On the evening following Wednesday's gun attack at the satirical magazine Charlie Hebdo, Paris mayor Anne Hidalgo confirmed that the lights of the French capital's Eiffel Tower would be switched off at 8 p.m. local time (1900 GMT), as a vigil got underway at the Place de la Republique on the other side of the capital.
"Our city has been a refuge for writers, philosophers, journalists who were threatened for their ideas," Hidaglo told French paper Liberation. "There is no place in Paris for extremist ideas of any sort."
A mass commemorating the victims of the Paris attack was also held by Pope Francis on Thursday afternoon in Saint Martha's Chapel, opposite St Peter's Basilica in the Vatican.
"Let us pray in this mass, for the victims of this cruelty ... Let us also pray for the perpetrators of these cruel acts, so that the Lord might transform their hearts," he said.
'Stupidity will not win'
The satirical magazine, which was targeted in Wednesday's fatal attack, also announced on Thursday that a "survivors' issue" will be published next Wednesday.
Charlie Hebdo columnist Partrick Pelloux told AFP news agency that the the magazine had decided to continue publishing to show that "stupidity will not win."
Normally just 60,000 copies of the weekly magazine would be printed, only a half of which are usually sold. Following a wave of support to save Charlie Hebdo from bankruptcy, however, 1 million copies will be printed next Wednesday.
Copies of this week's issue have also been appearing on online auction websites with bids of over 70,000 euros ($82,400).
French officers continued on Thursday, however, to hunt down the two missing gunmen in the northeastern region of Picardy. A third suspect in the killing, 18-year-old Mourad Hamyd, turned himself in to police in the town of Charleville-Mezieres on Wednesday evening after learning he had been linked to the attacks.
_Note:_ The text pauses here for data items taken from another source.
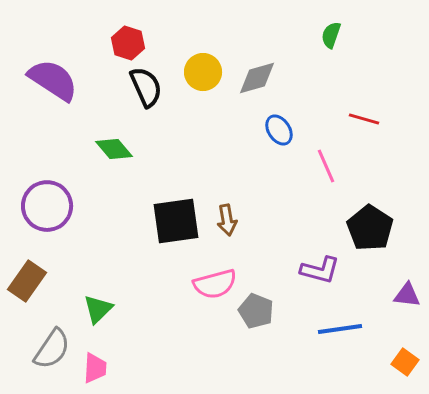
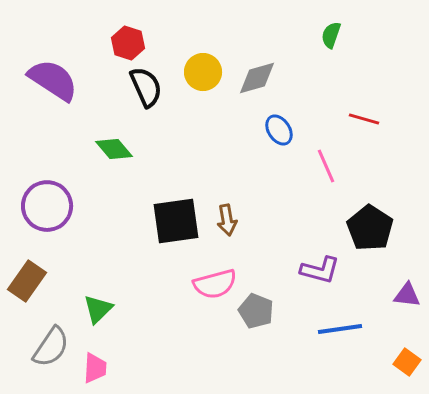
gray semicircle: moved 1 px left, 2 px up
orange square: moved 2 px right
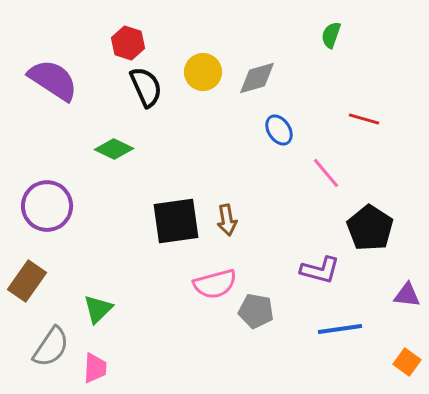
green diamond: rotated 24 degrees counterclockwise
pink line: moved 7 px down; rotated 16 degrees counterclockwise
gray pentagon: rotated 12 degrees counterclockwise
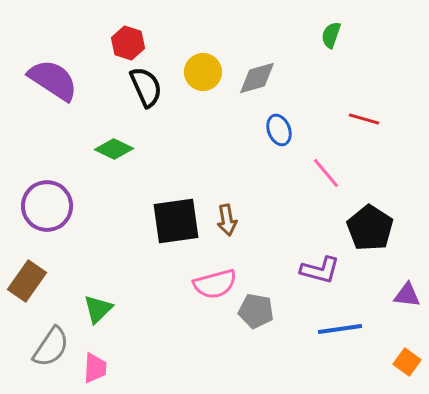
blue ellipse: rotated 12 degrees clockwise
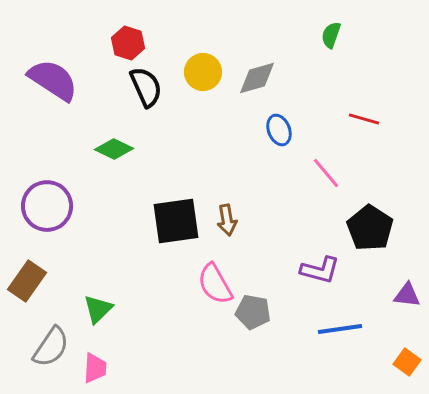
pink semicircle: rotated 75 degrees clockwise
gray pentagon: moved 3 px left, 1 px down
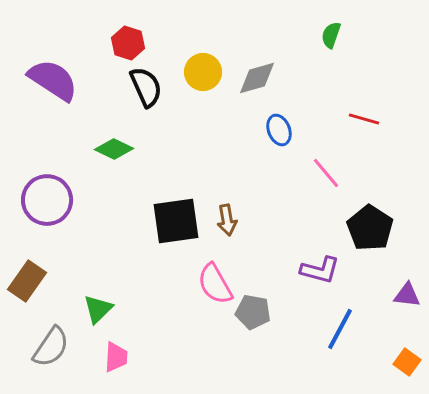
purple circle: moved 6 px up
blue line: rotated 54 degrees counterclockwise
pink trapezoid: moved 21 px right, 11 px up
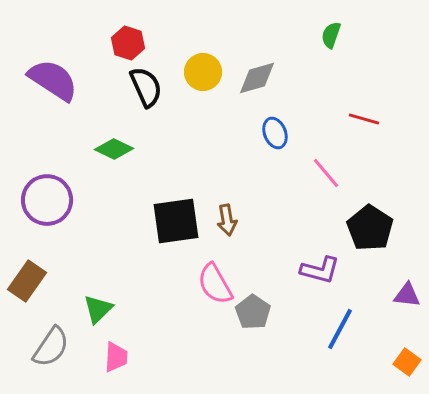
blue ellipse: moved 4 px left, 3 px down
gray pentagon: rotated 24 degrees clockwise
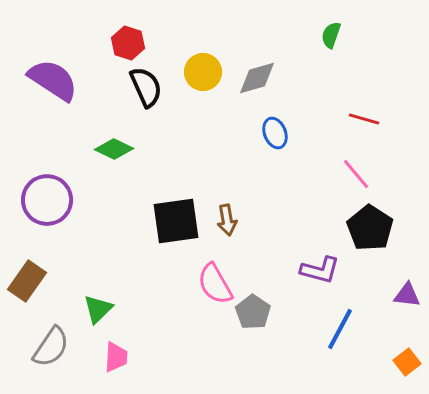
pink line: moved 30 px right, 1 px down
orange square: rotated 16 degrees clockwise
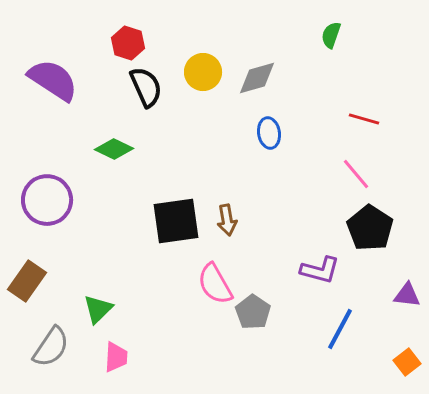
blue ellipse: moved 6 px left; rotated 12 degrees clockwise
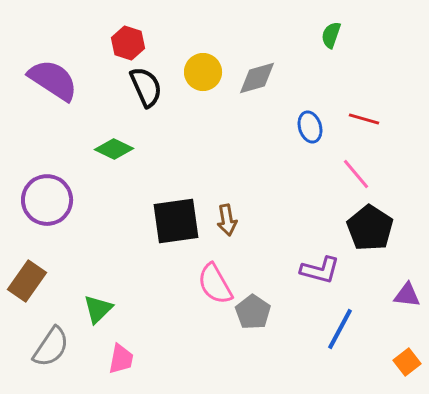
blue ellipse: moved 41 px right, 6 px up; rotated 8 degrees counterclockwise
pink trapezoid: moved 5 px right, 2 px down; rotated 8 degrees clockwise
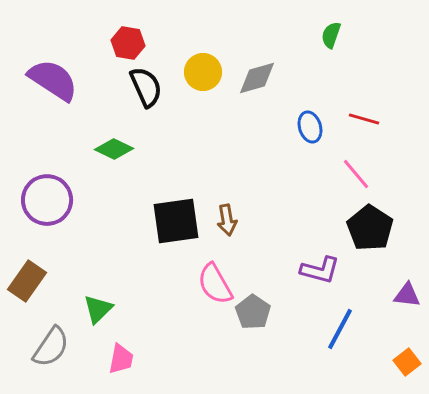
red hexagon: rotated 8 degrees counterclockwise
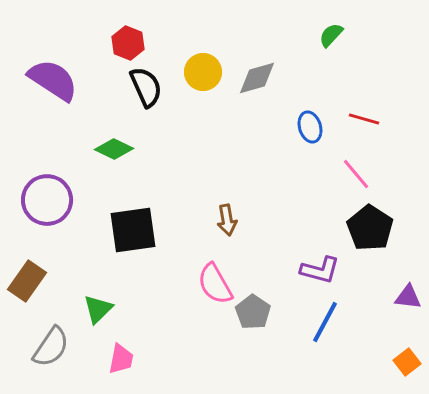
green semicircle: rotated 24 degrees clockwise
red hexagon: rotated 12 degrees clockwise
black square: moved 43 px left, 9 px down
purple triangle: moved 1 px right, 2 px down
blue line: moved 15 px left, 7 px up
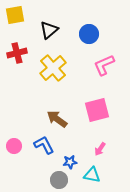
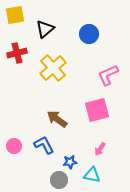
black triangle: moved 4 px left, 1 px up
pink L-shape: moved 4 px right, 10 px down
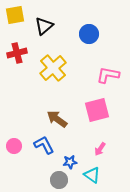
black triangle: moved 1 px left, 3 px up
pink L-shape: rotated 35 degrees clockwise
cyan triangle: rotated 24 degrees clockwise
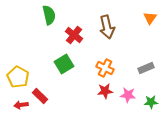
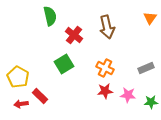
green semicircle: moved 1 px right, 1 px down
red arrow: moved 1 px up
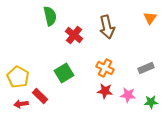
green square: moved 9 px down
red star: rotated 14 degrees clockwise
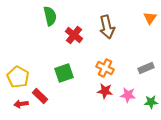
green square: rotated 12 degrees clockwise
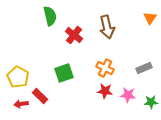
gray rectangle: moved 2 px left
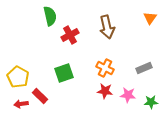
red cross: moved 4 px left; rotated 24 degrees clockwise
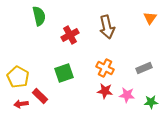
green semicircle: moved 11 px left
pink star: moved 1 px left
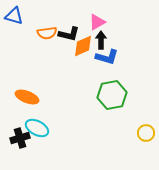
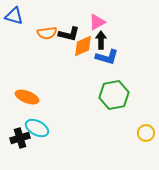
green hexagon: moved 2 px right
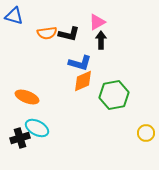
orange diamond: moved 35 px down
blue L-shape: moved 27 px left, 6 px down
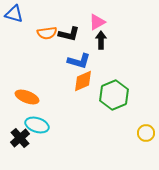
blue triangle: moved 2 px up
blue L-shape: moved 1 px left, 2 px up
green hexagon: rotated 12 degrees counterclockwise
cyan ellipse: moved 3 px up; rotated 10 degrees counterclockwise
black cross: rotated 24 degrees counterclockwise
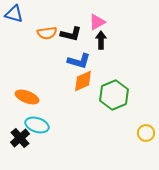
black L-shape: moved 2 px right
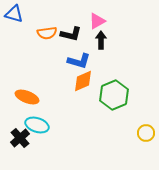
pink triangle: moved 1 px up
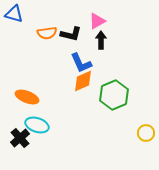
blue L-shape: moved 2 px right, 2 px down; rotated 50 degrees clockwise
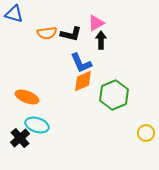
pink triangle: moved 1 px left, 2 px down
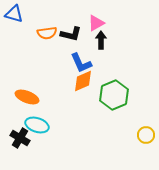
yellow circle: moved 2 px down
black cross: rotated 18 degrees counterclockwise
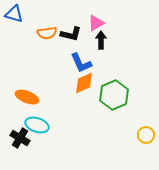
orange diamond: moved 1 px right, 2 px down
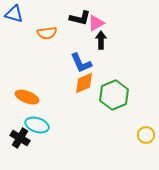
black L-shape: moved 9 px right, 16 px up
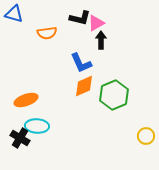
orange diamond: moved 3 px down
orange ellipse: moved 1 px left, 3 px down; rotated 40 degrees counterclockwise
cyan ellipse: moved 1 px down; rotated 15 degrees counterclockwise
yellow circle: moved 1 px down
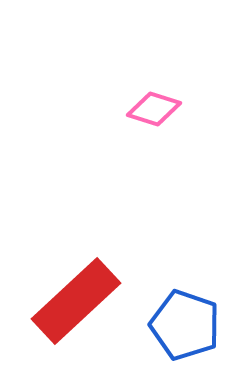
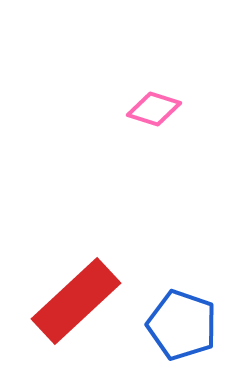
blue pentagon: moved 3 px left
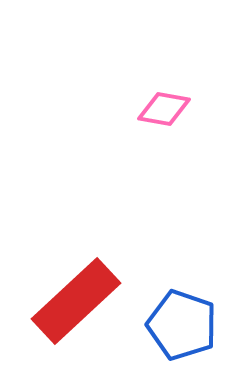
pink diamond: moved 10 px right; rotated 8 degrees counterclockwise
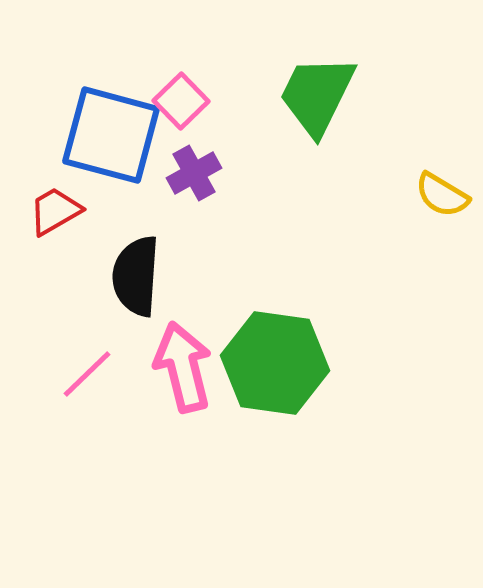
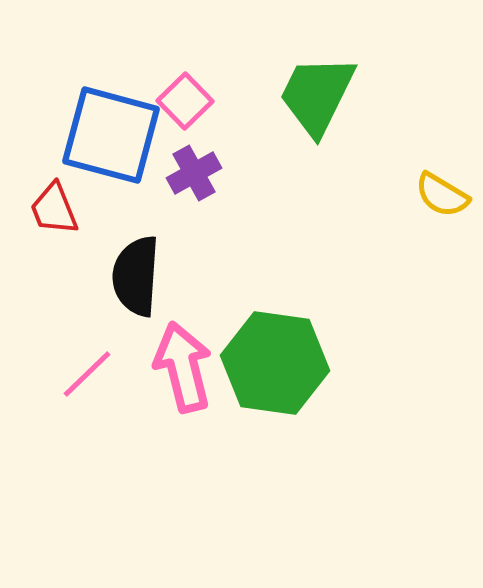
pink square: moved 4 px right
red trapezoid: moved 1 px left, 2 px up; rotated 82 degrees counterclockwise
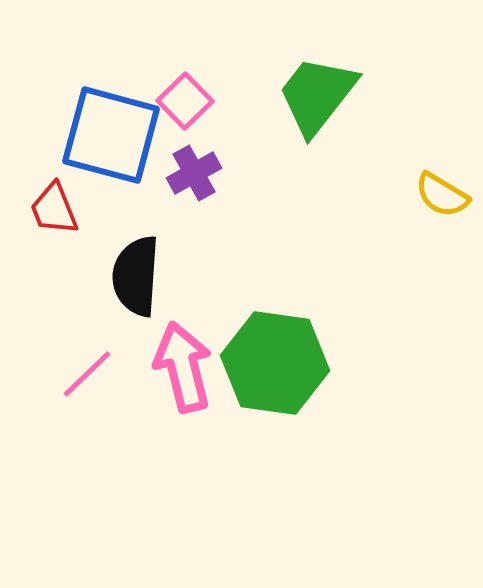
green trapezoid: rotated 12 degrees clockwise
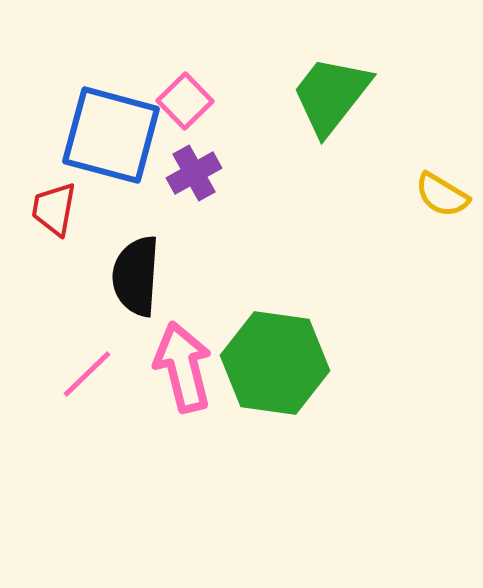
green trapezoid: moved 14 px right
red trapezoid: rotated 32 degrees clockwise
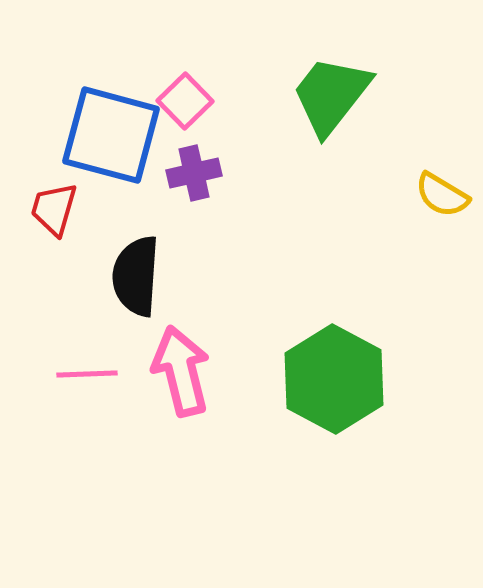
purple cross: rotated 16 degrees clockwise
red trapezoid: rotated 6 degrees clockwise
green hexagon: moved 59 px right, 16 px down; rotated 20 degrees clockwise
pink arrow: moved 2 px left, 4 px down
pink line: rotated 42 degrees clockwise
Cherif Kouachi and his brother Said are thought to have been seen on Thursday morning at a gas station near the small town of Villers-Cotterets - 60 kilometers (38 miles) northeast of Paris.
Amid speculation that the attackers might be heading for Calais, the UK also increased its security at some ports and border entry points on Thursday.
Earlier on Thursday, a policewoman was shot dead in a separate incident in Paris. It remains unclear whether the shooting was linked to Wednesday's attack. Two men were later taken into custody.